Work instructions:
Continue the passage on combining bumetanide and glibenclamide against brain injury, picking up after its final sentence.

Passage shown:
^^^^

Bumetanide and glibenclamide – synergistic combination therapy

Given their prominent role in the microvascular failure that largely underlies the cerebral edema and progressive secondary hemorrhage resulting from traumatic and ischemic brain injury, a novel therapeutic combination of drugs targeting NKCC1 and the SUR1/TRPM4 channel would be expected to yield critical synergy in preventing capillary failure, optimizing microvascular circulation, maximizing tissue preservation, and thereby improving functional outcome. Bumetanide and glibenclamide are two FDA-approved drugs with strong neuroprotective potential that inhibit NKCC1 and the SUR1/TRPM4 channel, respectively.

Bumetanide is a loop diuretic of the sulfamyl category used to treat heart failure. Experience with its use in humans over three decades indicates that it is safe, effective and well tolerated when taken chronically,3,49 suggesting that short-term use post-injury would also be safe and well tolerated. Bumetanide is a relatively specific inhibitor of NKCC1 at low concentrations (~2–10 µM). No published works have studied bumetanide accumulation in the CNS after systemic administration, but the drug’s favorable lipid:water partition coefficient, along with its documented effects on cerebral edema and seizures in vivo in animals and humans, suggest that bumetanide can cross the blood–brain barrier sufficiently to inhibit NKCC1 in the brain. Pilot studies are now underway studying the efficacy of bumetanide, administered with phenobarbital, for the treatment of another neurological condition, neonatal seizures (FDA IND #101690; see http://www.cureepilepsy.org/research/current.asp).15

Glibenclamide (a.k.a. glyburide), a sulfonylurea used to treat type II diabetes, is one of two oral antidiabetics in the World Health Organization Model List of Essential Medicines. Experience with its use in humans over four decades indicates that it is safe, effective and well tolerated when taken chronically,26,33 suggesting that short-term use post-injury would also be safe and well tolerated. A recent analysis was carried out of patients with diabetes mellitus hospitalized within 24 hr of onset of acute ischemic stroke to determine whether concurrent use of sulfonylureas might affect stroke outcome.16 The study compared 33 patients taking a sulfonylurea (e.g., glibenclamide) at admission through discharge (treatment group) and 28 patients not on a sulfonylurea (control group). The primary outcome, a decrease in National Institutes of Health Stroke Scale (NIHSS) of 4 points or more from admission to discharge or a discharge NIHSS score = 0 (“major neurological improvement”), was reached by 36% of patients in the treatment group and 7% in the control group (P=0.007), consistent with significant neuroprotection.

^^^^

Given records:
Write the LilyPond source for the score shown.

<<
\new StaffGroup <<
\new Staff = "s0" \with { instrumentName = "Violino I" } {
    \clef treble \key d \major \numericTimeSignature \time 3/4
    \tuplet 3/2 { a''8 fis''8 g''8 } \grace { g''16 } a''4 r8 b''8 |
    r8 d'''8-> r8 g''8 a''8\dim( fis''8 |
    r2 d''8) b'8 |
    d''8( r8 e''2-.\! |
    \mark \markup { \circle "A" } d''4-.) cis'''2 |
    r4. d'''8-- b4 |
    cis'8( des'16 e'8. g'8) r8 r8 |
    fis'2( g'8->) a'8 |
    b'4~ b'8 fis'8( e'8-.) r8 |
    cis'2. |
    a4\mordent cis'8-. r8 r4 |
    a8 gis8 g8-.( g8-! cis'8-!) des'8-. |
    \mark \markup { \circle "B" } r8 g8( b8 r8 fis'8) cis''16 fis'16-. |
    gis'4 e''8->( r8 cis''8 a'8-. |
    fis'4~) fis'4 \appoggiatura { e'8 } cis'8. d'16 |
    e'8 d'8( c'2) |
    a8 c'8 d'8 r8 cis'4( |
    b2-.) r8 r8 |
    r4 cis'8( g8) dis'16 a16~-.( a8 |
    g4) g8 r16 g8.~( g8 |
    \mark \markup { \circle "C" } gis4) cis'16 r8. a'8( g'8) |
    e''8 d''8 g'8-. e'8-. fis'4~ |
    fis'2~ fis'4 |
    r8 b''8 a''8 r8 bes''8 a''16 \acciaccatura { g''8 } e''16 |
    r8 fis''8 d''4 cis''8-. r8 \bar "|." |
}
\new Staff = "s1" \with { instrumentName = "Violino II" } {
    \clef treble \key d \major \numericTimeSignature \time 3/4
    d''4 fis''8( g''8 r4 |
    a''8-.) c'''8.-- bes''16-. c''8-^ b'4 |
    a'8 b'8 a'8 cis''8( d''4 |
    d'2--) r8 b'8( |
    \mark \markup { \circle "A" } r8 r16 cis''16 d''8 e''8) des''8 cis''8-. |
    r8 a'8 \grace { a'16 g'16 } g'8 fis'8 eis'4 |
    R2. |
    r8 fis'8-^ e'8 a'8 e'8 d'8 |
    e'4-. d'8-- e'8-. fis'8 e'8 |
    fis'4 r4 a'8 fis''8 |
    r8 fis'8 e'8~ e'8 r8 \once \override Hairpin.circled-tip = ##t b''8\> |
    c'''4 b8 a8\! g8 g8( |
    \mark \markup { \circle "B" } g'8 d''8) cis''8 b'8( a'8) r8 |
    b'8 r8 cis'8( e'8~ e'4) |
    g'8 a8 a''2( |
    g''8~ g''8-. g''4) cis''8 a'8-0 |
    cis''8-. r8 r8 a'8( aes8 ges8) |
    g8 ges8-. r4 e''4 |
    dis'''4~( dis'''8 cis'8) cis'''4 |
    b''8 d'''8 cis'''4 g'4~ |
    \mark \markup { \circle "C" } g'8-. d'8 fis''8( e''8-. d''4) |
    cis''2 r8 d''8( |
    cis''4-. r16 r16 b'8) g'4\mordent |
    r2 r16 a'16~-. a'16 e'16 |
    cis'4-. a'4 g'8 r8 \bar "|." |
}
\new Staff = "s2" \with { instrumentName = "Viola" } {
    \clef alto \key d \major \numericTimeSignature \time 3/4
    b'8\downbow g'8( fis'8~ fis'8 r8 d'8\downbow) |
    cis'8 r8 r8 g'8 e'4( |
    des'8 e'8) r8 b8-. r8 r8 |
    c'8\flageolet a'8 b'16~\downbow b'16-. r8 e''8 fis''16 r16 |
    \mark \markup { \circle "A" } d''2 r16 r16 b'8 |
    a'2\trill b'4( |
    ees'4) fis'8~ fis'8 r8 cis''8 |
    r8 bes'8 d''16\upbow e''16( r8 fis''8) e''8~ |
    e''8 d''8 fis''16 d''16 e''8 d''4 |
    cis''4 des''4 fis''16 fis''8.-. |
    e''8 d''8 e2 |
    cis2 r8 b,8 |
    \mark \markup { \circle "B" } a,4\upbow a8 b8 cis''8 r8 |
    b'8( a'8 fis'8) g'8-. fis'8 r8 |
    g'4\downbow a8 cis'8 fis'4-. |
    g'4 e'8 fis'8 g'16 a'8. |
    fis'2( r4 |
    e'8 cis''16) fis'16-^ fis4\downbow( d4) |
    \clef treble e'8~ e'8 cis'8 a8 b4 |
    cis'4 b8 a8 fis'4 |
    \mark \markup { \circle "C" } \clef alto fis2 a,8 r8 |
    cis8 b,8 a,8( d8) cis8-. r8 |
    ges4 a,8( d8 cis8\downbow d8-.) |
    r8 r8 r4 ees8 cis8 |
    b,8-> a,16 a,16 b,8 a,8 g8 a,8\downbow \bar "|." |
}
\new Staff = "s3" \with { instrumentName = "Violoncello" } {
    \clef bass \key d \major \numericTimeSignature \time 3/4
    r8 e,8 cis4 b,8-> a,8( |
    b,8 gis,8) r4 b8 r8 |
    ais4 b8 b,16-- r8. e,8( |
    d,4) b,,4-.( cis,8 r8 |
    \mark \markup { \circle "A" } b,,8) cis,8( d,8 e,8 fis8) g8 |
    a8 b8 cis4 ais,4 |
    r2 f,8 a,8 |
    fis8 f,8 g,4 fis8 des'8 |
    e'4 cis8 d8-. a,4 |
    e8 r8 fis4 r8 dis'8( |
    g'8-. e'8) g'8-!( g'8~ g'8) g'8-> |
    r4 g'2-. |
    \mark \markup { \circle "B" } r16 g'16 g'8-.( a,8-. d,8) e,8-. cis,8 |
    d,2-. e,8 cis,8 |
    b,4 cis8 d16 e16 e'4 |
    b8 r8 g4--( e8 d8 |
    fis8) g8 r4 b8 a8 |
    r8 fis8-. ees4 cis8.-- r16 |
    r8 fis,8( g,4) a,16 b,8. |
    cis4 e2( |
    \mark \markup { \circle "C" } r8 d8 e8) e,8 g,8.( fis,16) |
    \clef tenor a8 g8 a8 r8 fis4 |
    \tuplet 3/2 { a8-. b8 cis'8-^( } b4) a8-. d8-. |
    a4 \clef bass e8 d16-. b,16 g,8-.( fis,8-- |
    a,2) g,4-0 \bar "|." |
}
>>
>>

^^^^

Exercise result:
Summary

New understanding of the fundamental molecular mechanisms responsible for microvascular failure in CNS ischemia and trauma provides novel insights into genuinely new therapeutic approaches. Given the mechanistic and temporal differences by which NKCC1 and the SUR1/TRPM4 channel contribute to the pathophysiology of secondary injury, it is likely that combination therapy with agents such as bumetanide plus glibenclamide will yield critical synergy in preventing capillary failure – thereby optimizing microvascular circulation, maximizing tissue preservation, and improving functional outcome after CNS ischemia and trauma.

Acknowledgement

This work was supported by grants to JMS from the National Heart, Lung and Blood Institute (HL082517), the National Institute of Neurological Disorders and Stroke (NS061808, NS060801), the Department of Veterans Affairs (Baltimore, MD), and the Christopher and Dana Reeve Foundation; and to VG from the National Institute of Neurological Disorders and Stroke (NS061934).